Halatap
メール、QR、vCard、Apple Walletへの最新デジタル名刺の作成・共有・エクスポートを単一ダッシュボードから行えるプラットフォーム。
Next.js 16
React 19
TypeScript
Convex
Tailwind CSS 4
Radix UI
Resend

概要
Halatapは紙の名刺を、常に最新情報へアップデートできるデジタル名刺へと置き換えます。各ユーザーにダッシュボードが提供され、テンプレート群から名刺を作成して、状況に応じた最適な方法(公開リンク、QRコード、メール、ダウンロード可能な連絡先ファイル、またはApple Walletに直接保存できるパス)で共有できます。Next.jsとConvexで構築されたフルスタックアプリであり、セキュアなアカウント機能、リアルタイムデータ、英語とアラビア語の双方に対応しています。
課題
紙の名刺は時代遅れになりつつあります。肩書や電話番号が変わった瞬間に情報は古くなり、紛失しやすく、物理的な1つのフォーマットでしか存在できません。一方でデジタル共有も実際には十分ではなく、リンク、PDF、QRコード、メッセージアプリなどに情報が散在し、信頼できる一元的なソースがありません。さらに、グローバルユーザーは複数言語での名刺を必要とし、チームには1枚ずつではなく一括で多数の名刺を作成できる手段が求められます。Halatapは、これらすべてを単一システムに統合することを目指しました。
役割とアプローチ
これはチームプロジェクトであり、私は他の開発者とともにフロントエンド全般および複数のエンドツーエンド機能の実装を担当しました。業務内容は名刺作成機能とダッシュボード体験、共有フロー、そしてアプリ外での有用性を高める連携機能(Walletパス、vCardエクスポート、メール配信)に及びました。一貫した開発アプローチとしてプロダクトのモジュール性を重視しました。1つのテンプレートシステムからエディタプレビューと公開カードの両方を描画し、1つのカードスキーマで単一作成とCSV一括インポートの両方を賄うことで、機能ごとに枝分かれさせることなく共通基盤を再利用しました。
技術スタック
主な機能
ギャラリー


課題と解決策
アクセス制御は複雑化させずに柔軟性を保つ必要がありました。公開カードと非公開カードでは異なるルールが必要となるため、共有機能はカードと受信者に紐づく専用のsharesテーブルとしてモデル化しました。公開アクセスはカードが明示的に公開設定されている場合にのみ許可され、その検証処理はUI全体に散らばせるのではなく、カード取得クエリの内部に集約しています。
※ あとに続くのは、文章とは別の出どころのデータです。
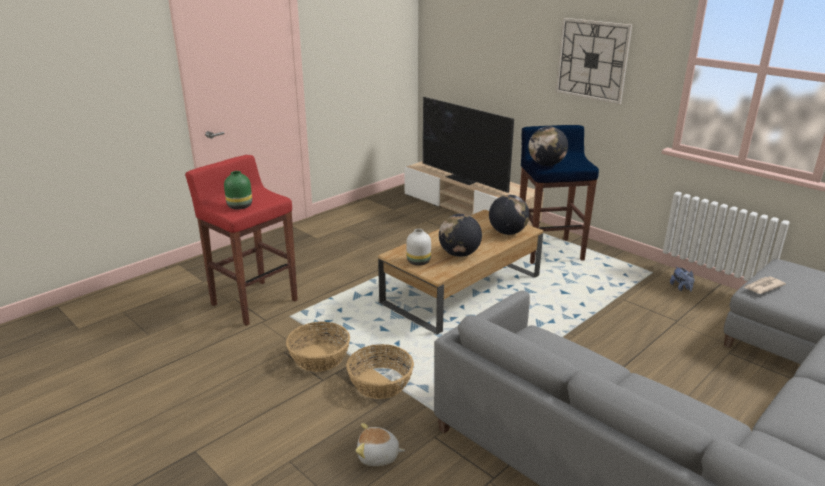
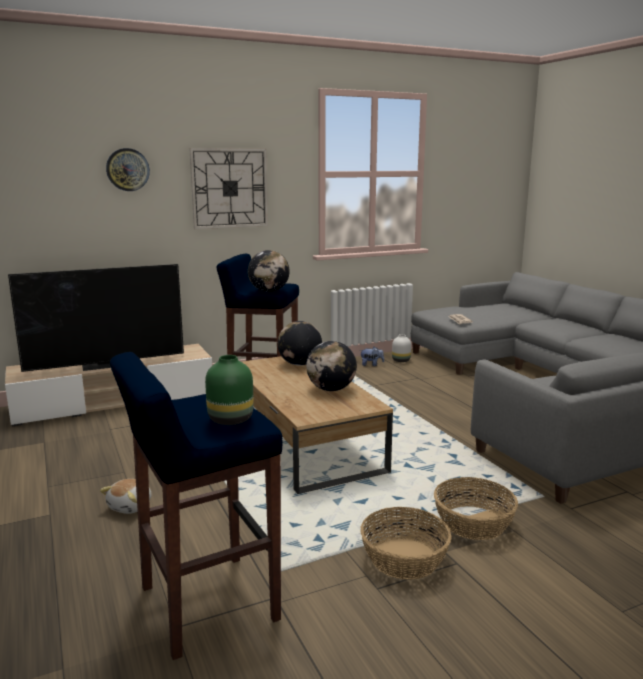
camera: 70 degrees left, 10 degrees down
red stool [185,155,298,326] -> blue stool [110,352,283,660]
plush toy [355,423,405,466] -> plush toy moved to [100,479,152,514]
white vase [406,229,431,266] -> white vase moved to [392,334,411,362]
none -> wall clock [106,148,150,191]

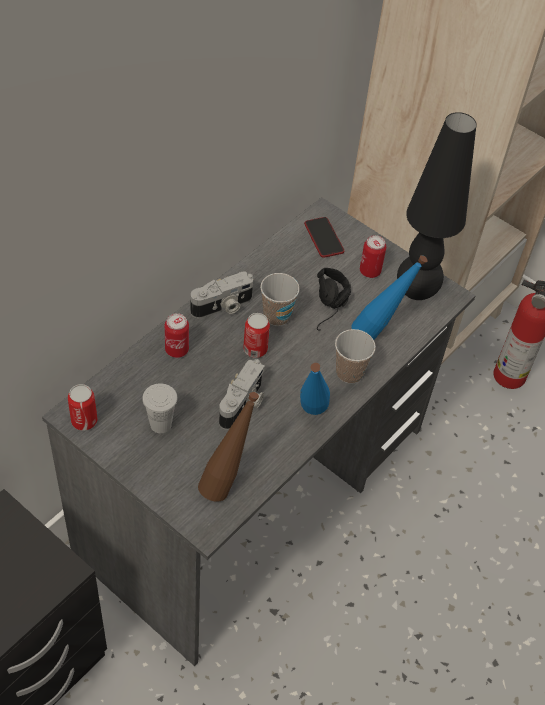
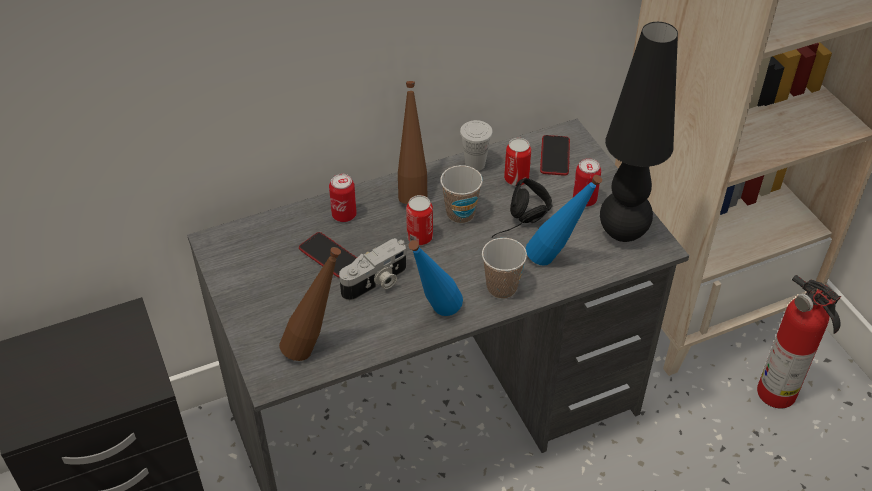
camera: 30 degrees right, 5 degrees down
can [68,384,97,431] -> can moved to [504,138,531,186]
white cup [142,383,178,433] -> white cup moved to [460,120,493,171]
camera [191,271,253,318] -> brown bottle [398,81,427,204]
none -> phone [299,232,357,278]

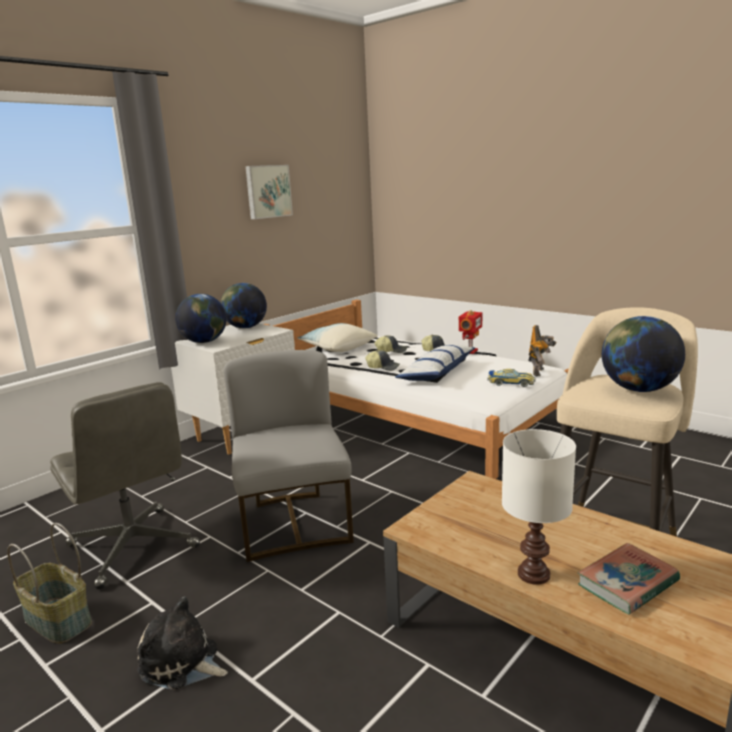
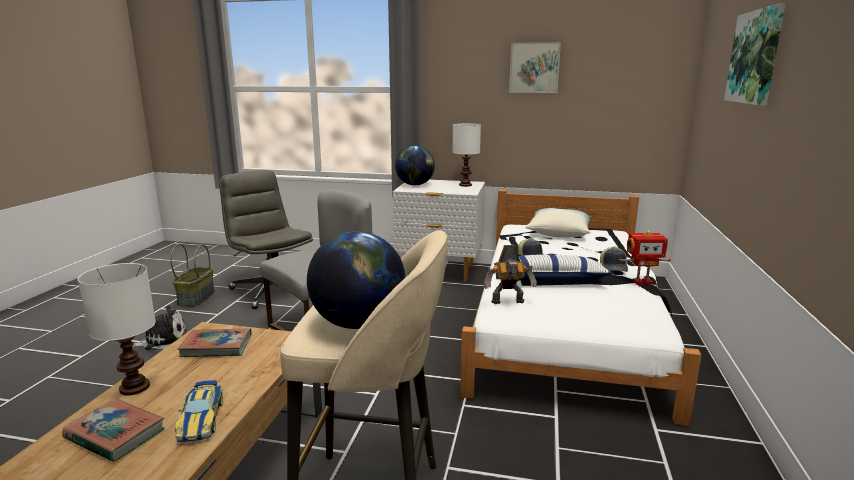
camera: 60 degrees right, 0 degrees up
grey office chair [50,382,200,590] -> grey office chair turned 120 degrees clockwise [219,170,313,309]
plush toy [137,596,228,690] -> plush toy turned 75 degrees clockwise [133,306,186,350]
globe [220,283,267,328] -> white table lamp [452,124,481,187]
cap [374,335,407,353] -> none
toy car [488,369,535,387] -> toy car moved to [175,380,223,442]
toy robot [528,325,557,376] -> toy robot moved to [484,245,537,304]
none -> book [178,328,252,357]
none -> picture [724,4,785,105]

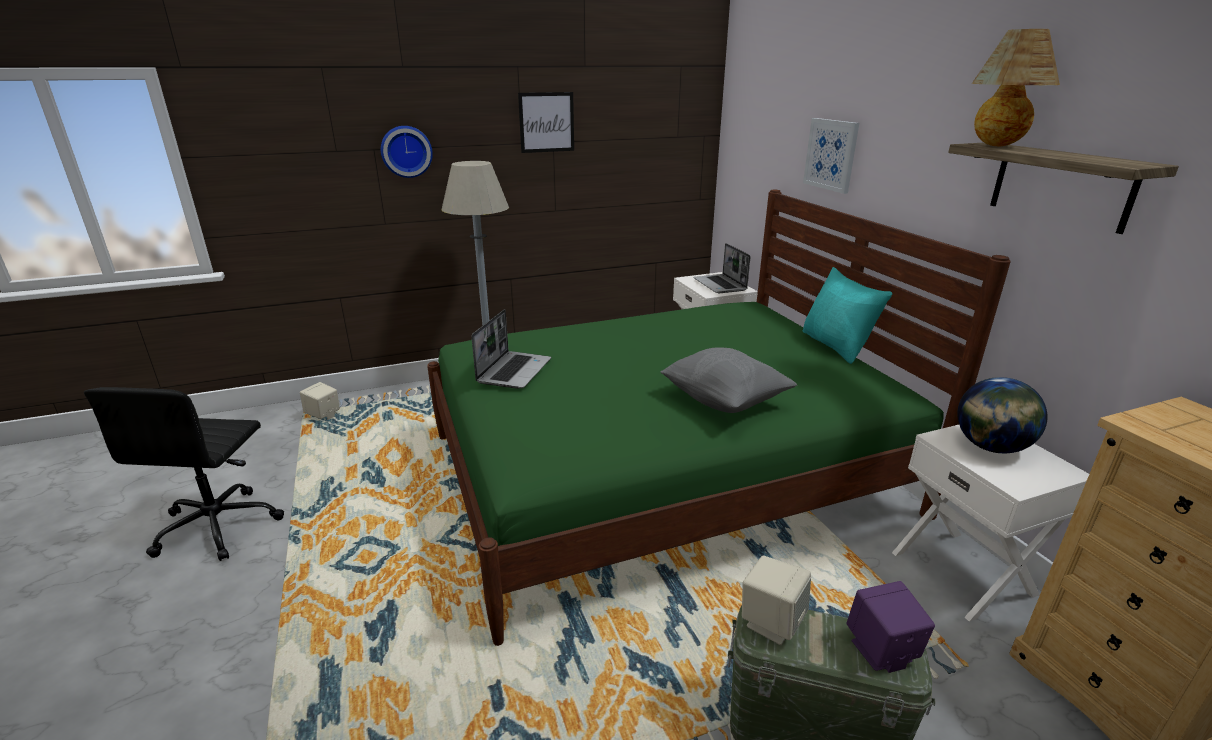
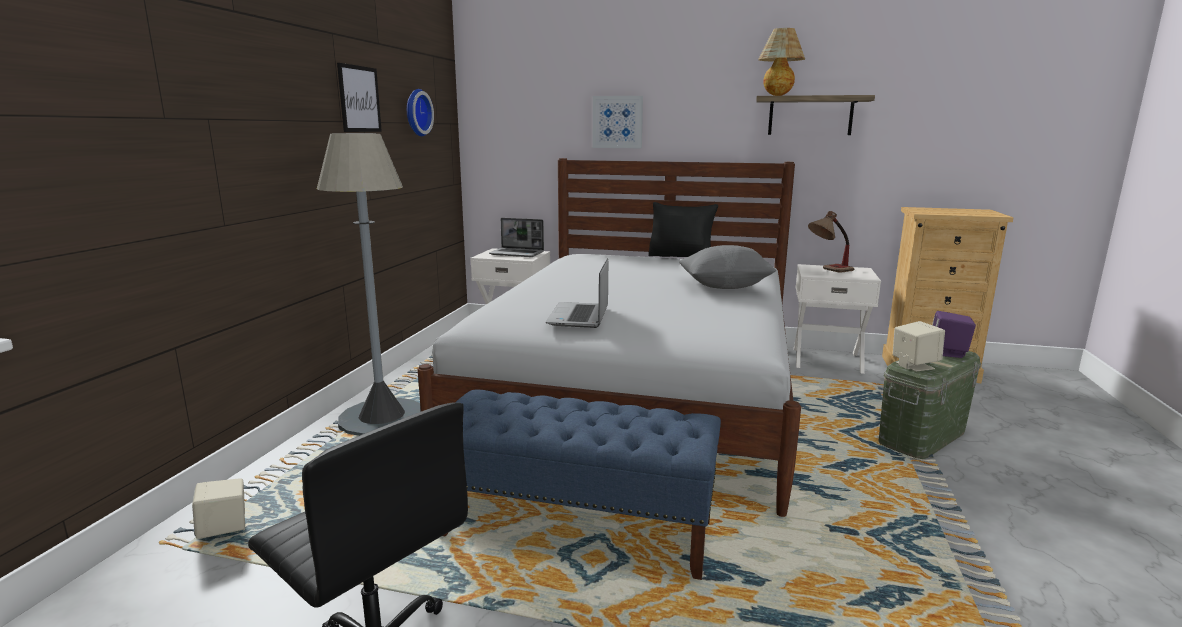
camera: 55 degrees left, 10 degrees down
wall clock [381,126,433,178] -> wall clock moved to [407,89,434,136]
green bed [427,190,1011,646] -> white bed [418,158,801,517]
laptop [471,309,551,389] -> laptop turned 135 degrees counterclockwise [546,258,608,328]
turquoise pillow [803,267,892,364] -> black pillow [648,202,718,257]
globe [957,377,1048,453] -> table lamp [808,211,854,272]
none -> blue bench [443,390,721,580]

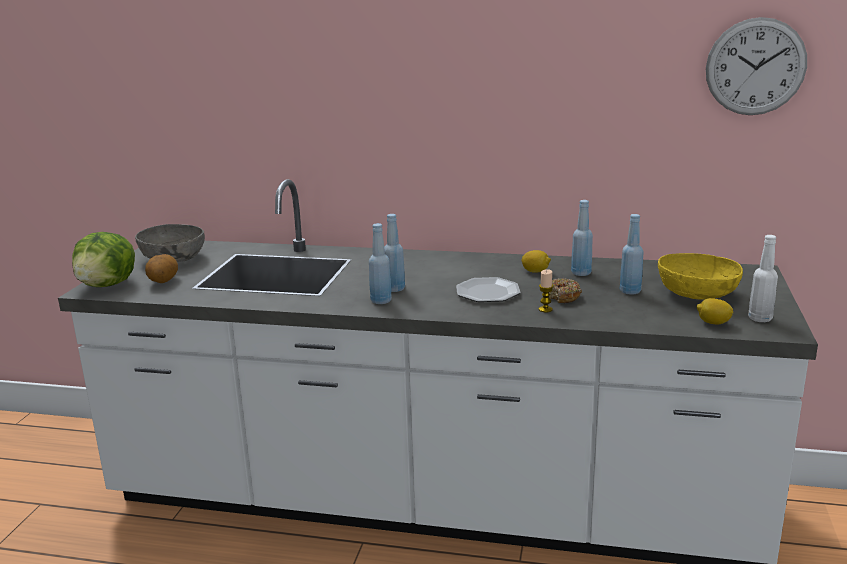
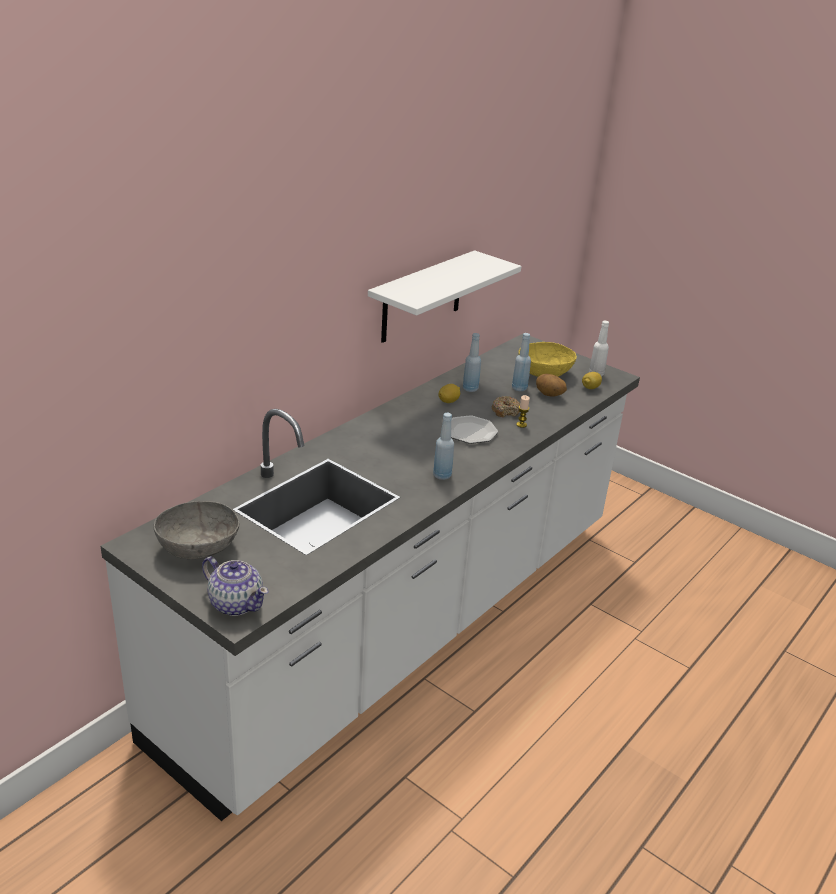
camera: 65 degrees left, 10 degrees up
lettuce [72,232,135,287] -> teapot [202,556,269,616]
potato [145,254,178,283] -> potato moved to [536,374,567,397]
blue bottle [384,214,405,292] -> none
wall clock [706,17,807,115] -> none
none -> white shelf [368,250,521,343]

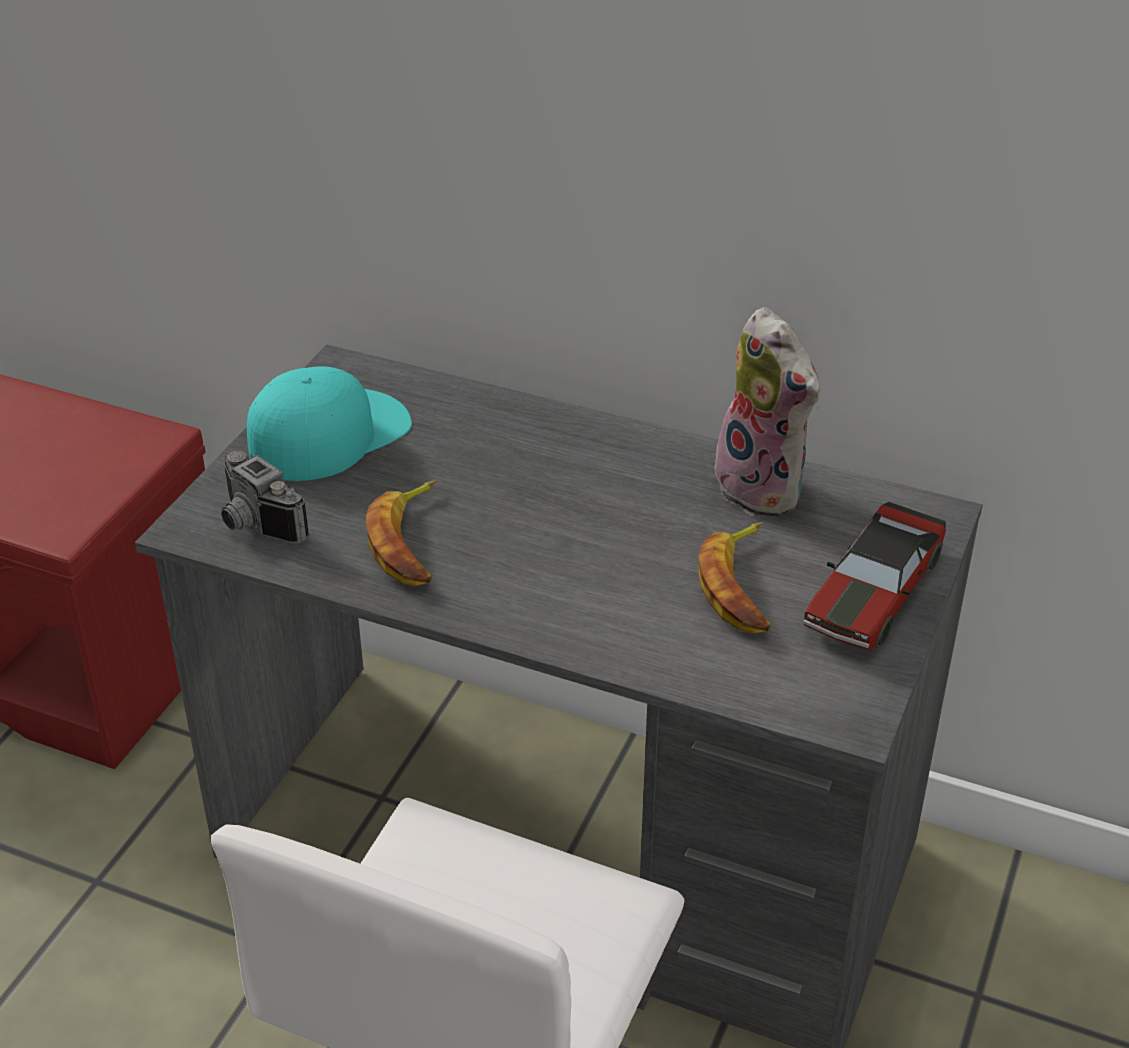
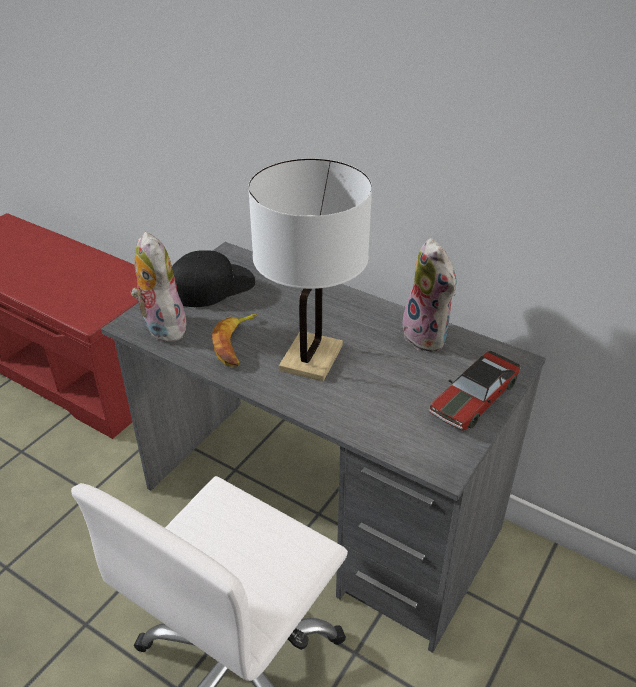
camera: 10 degrees right, 0 degrees up
camera [221,451,309,544] -> plush toy [131,232,186,342]
turquoise cap [247,367,412,481] -> black cap [172,250,255,307]
banana [699,522,770,633] -> none
none -> white table lamp [248,159,372,381]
認証は完全な外部サービスへの丸投げではなく独自に構築したため、細心の注意を払いました。パスワードは平文で保存せず、Web Crypto APIによるソルト付きPBKDF2でハッシュ化し、リセットトークンには有効期限を設け、一度使用されたら無効化する仕様にしました。最も開発負荷が高かった機能はApple Walletパスの生成です。証明書ベースの署名、適切なバンドルアセット、埋め込みQRペイロード、フォーマット済みローカライズフィールドが必要であり、これらすべてをオンデマンドで生成し、正しいContent-Typeで返却します。個人とチームの双方への対応は、通常作成フローと個別のCSVインポート経路の間で同一のカードスキーマを再利用することで実現しました。
成果
Halatapはデジタル名刺のあるべき姿を具現化しています。単一の編集可能なアイデンティティが、ウェブ、メール、QR、連絡先ファイル、Apple Walletを横断し、2言語で、個人にもチームにもシームレスに機能します。とりわけWalletパスと一括インポート機能により、単なる「プロフィールページ」の域を超え、実務におけるマルチチャネル共有に真に適応したプロダクトに仕上がっています。